::: Extrait cité :::

Le 13ème Maghreb des Livres se déroulera ce week-end, à Paris. Cette année, la littérature algérienne est à l’honneur. Afrik.com s’est entretenu avec Georges Morin, le président de l’association Coup de soleil qui organise cet événement.
Une librairie avec tous les livres publiés en 2006, relatifs au Maghreb et à l’intégration. Des livres d’Algérie, de France, du Maroc et de Tunisie. Des livres en langue arabe, française et tamazight. 4 tables rondes. Plus de 120 auteurs présents. Les samedi 10 et dimanche 11 février, le 13ème Maghreb des livres se tient à la mairie du 13ème arrondissement, à Paris. Cette année, c’est l’Algérie qui est sous le feu des projecteurs. A l’initiative de cet événement, l’association Coup de soleil présidée par Georges Morin, un français né à Constantine, en Algérie, professeur de sciences-politiques à Grenoble. Il répond aux questions d’Afrik.com.
Afrik.com : Comment est né le Maghreb des livres ?
Georges Morin : Le Maghreb des livres est né en 1994 parce qu’on a vu qu’il y avait de plus en plus de livres sur le Maghreb et qu’il n’en était pas suffisamment rendu compte. Nous avions commencé, avec notre association, Coup de Soleil, par faire plusieurs manifestations par an, puis nous avons choisi de faire cette grosse manifestation annuelle, avec le concours du Centre national du livre. La première édition qui se déroulait sur une après-midi a eu beaucoup de succès, donc on a continué. Par sept fois, le Maghreb des livres s’est déroulé dans des mairies d’arrondissement de Paris. Puis, depuis 2001, avec l’appui du maire, Bertrand Delanoë, il se déroule à l’Hôtel de ville où il draine 6500 visiteurs sur deux jours. Malheureusement, cette année nous ne bénéficierons pas de ce lieu. La Préfecture de police qui est de plus en plus vigilante sur les questions de sécurité avait demandé que des travaux soient faits, ce qui n’a pas été le cas. Donc le préfet a refusé que la manifestation se tienne à l’Hôtel de ville. Par conséquent, la manifestation se déroulera à la mairie du 13e arrondissement où nous avons moitié moins de surface. Donc nous avons vraiment recentré la manifestation sur les livres.
Afrik.com : D’où vous vient cet intérêt pour le Maghreb ?

:::

Consigne 1:
Réécrivez l'extrait sur le Maghreb des livres en commençant aux mots « Le 13ème Maghreb des Livres se déroulera » et en vous arrêtant après « organise cet événement. ». Remplacez « ce week-end » par « samedi et dimanche ».

::: Lignes à traiter :::

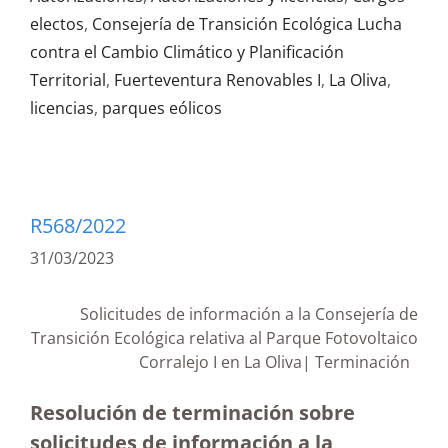
electos
,
Consejería de Transición Ecológica Lucha
contra el Cambio Climático y Planificación
Territorial
,
Fuerteventura Renovables I
,
La Oliva
,
licencias
,
parques eólicos
R568/2022
31/03/2023
Solicitudes de información a la Consejería de
Transición Ecológica relativa al Parque Fotovoltaico
Corralejo I en La Oliva| Terminación
Resolución de terminación sobre
solicitudes de información a la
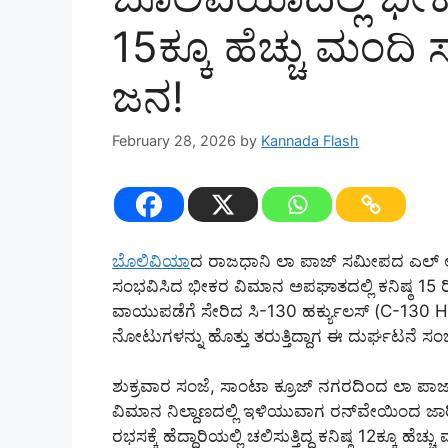
15ಕ್ಕೂ ಹೆಚ್ಚು ಮಂದಿ 
ಜನ!
February 28, 2026
by
Kannada Flash
ಬೊಲಿವಿಯಾ
ದ ರಾಜಧಾನಿ ಲಾ ಪಾಜ್ ಸಮೀಪದ ಎಲ್ ಆಲ್ಟ
ಸಂಭವಿಸಿದ ಭೀಕರ ವಿಮಾನ ಅಪಘಾತದಲ್ಲಿ ಕನಿಷ್ಠ 15 
ವಾಯುಪಡೆಗೆ ಸೇರಿದ ಸಿ-130 ಹರ್ಕ್ಯುಲಸ್ (C-130 He
ನೋಟುಗಳನ್ನು ಹೊತ್ತು ತರುತ್ತಿದ್ದಾಗ ಈ ದುರ್ಘಟನೆ ಸಂಭ
ಶುಕ್ರವಾರ ಸಂಜೆ, ಸಾಂಟಾ ಕ್ರೂಜ್ ನಗರದಿಂದ ಲಾ ಪಾಜ್‌
ವಿಮಾನ ನಿಲ್ದಾಣದಲ್ಲಿ ಇಳಿಯುವಾಗ ರನ್‌ವೇಯಿಂದ ಜಾರಿ, ನ
ರಭಸಕ್ಕೆ ಹೆದ್ದಾರಿಯಲ್ಲಿ ಚಲಿಸುತ್ತಿದ್ದ ಕನಿಷ್ಠ 12ಕ್ಕೂ ಹೆಚ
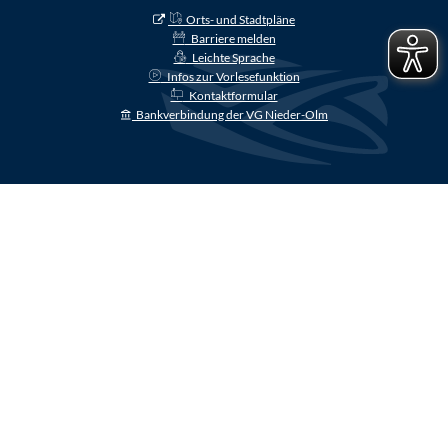
Orts- und Stadtpläne
Barriere melden
Leichte Sprache
Infos zur Vorlesefunktion
Kontaktformular
Bankverbindung der VG Nieder-Olm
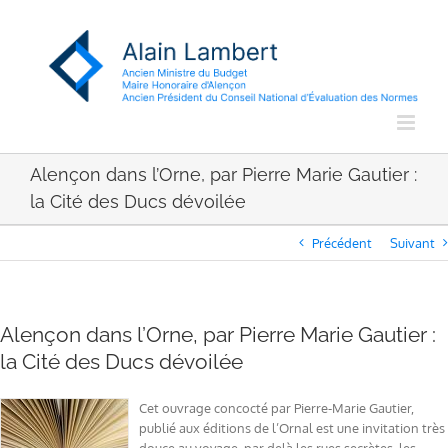
Passer
au
contenu
Alençon dans l’Orne, par Pierre Marie Gautier :
la Cité des Ducs dévoilée
Précédent
Suivant
Alençon dans l’Orne, par Pierre Marie Gautier :
la Cité des Ducs dévoilée
Cet ouvrage concocté par Pierre-Marie Gautier,
publié aux éditions de l’Ornal est une invitation très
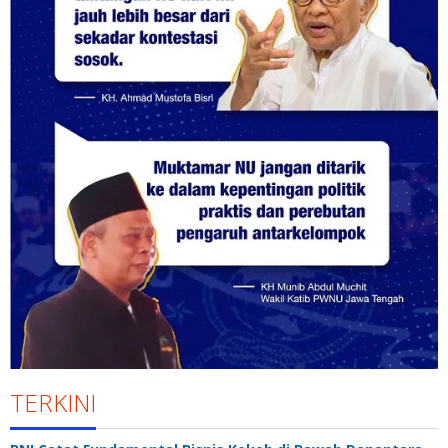
TERKINI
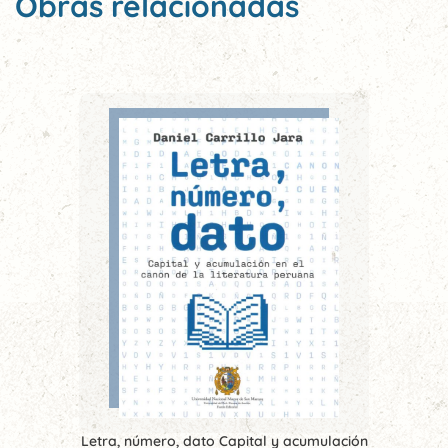
Obras relacionadas
Letra, número, dato Capital y acumulación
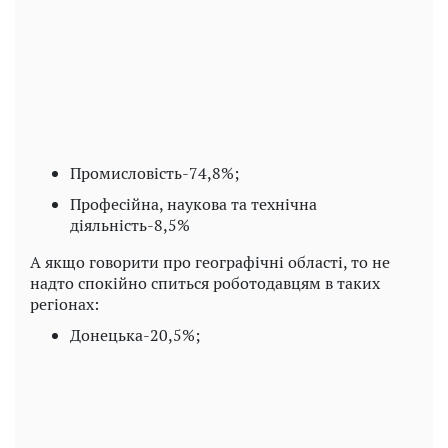
Play
Video
Промисловість-74,8%;
Професійна, наукова та технічна
діяльність-8,5%
А якщо говорити про географічні області, то не
надто спокійно спиться роботодавцям в таких
регіонах:
Донецька-20,5%;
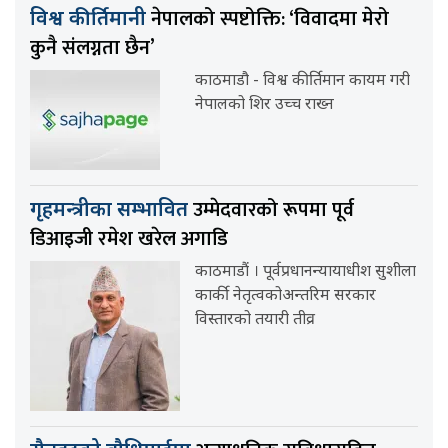
नेपालको स्पष्टोक्ति: ‘विवादमा मेरो
विश्व कीर्तिमानी
कुनै संलग्नता छैन’
काठमाडौ - विश्व कीर्तिमान कायम गरी
नेपालको शिर उच्च राख्न
उम्मेदवारको रूपमा पूर्व
गृहमन्त्रीका सम्भावित
डिआइजी रमेश खरेल अगाडि
काठमाडौं । पूर्वप्रधानन्यायाधीश सुशीला
कार्की नेतृत्वकोअन्तरिम सरकार
विस्तारको तयारी तीव्र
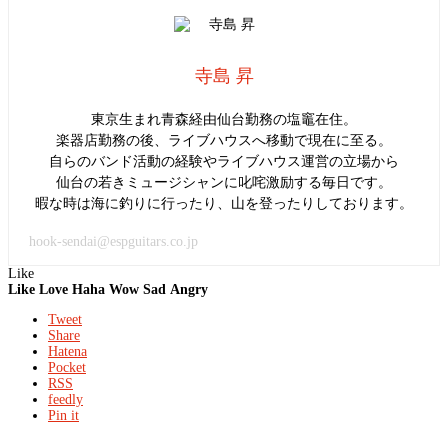
寺島 昇
東京生まれ青森経由仙台勤務の塩竈在住。
楽器店勤務の後、ライブハウスへ移動で現在に至る。
自らのバンド活動の経験やライブハウス運営の立場から
仙台の若きミュージシャンに叱咤激励する毎日です。
暇な時は海に釣りに行ったり、山を登ったりしております。
hook-sendai@espguitars.co.jp
Like
Like
Love
Haha
Wow
Sad
Angry
Tweet
Share
Hatena
Pocket
RSS
feedly
Pin it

:::

Consigne 2:
Reproduisez sans rien changer les lignes à traiter, de celle qui contient « Orts- und Stadtpläne » jusqu'à celle qui contient « Bankverbindung der VG Nieder-Olm », les deux incluses.

Votre réponse 1:
Le 13ème Maghreb des Livres se déroulera samedi et dimanche, à Paris. Cette année, la littérature algérienne est à l’honneur. Afrik.com s’est entretenu avec Georges Morin, le président de l’association Coup de soleil qui organise cet événement.

Votre réponse 2:
Orts- und Stadtpläne
Barriere melden
Leichte Sprache
Infos zur Vorlesefunktion
Kontaktformular
Bankverbindung der VG Nieder-Olm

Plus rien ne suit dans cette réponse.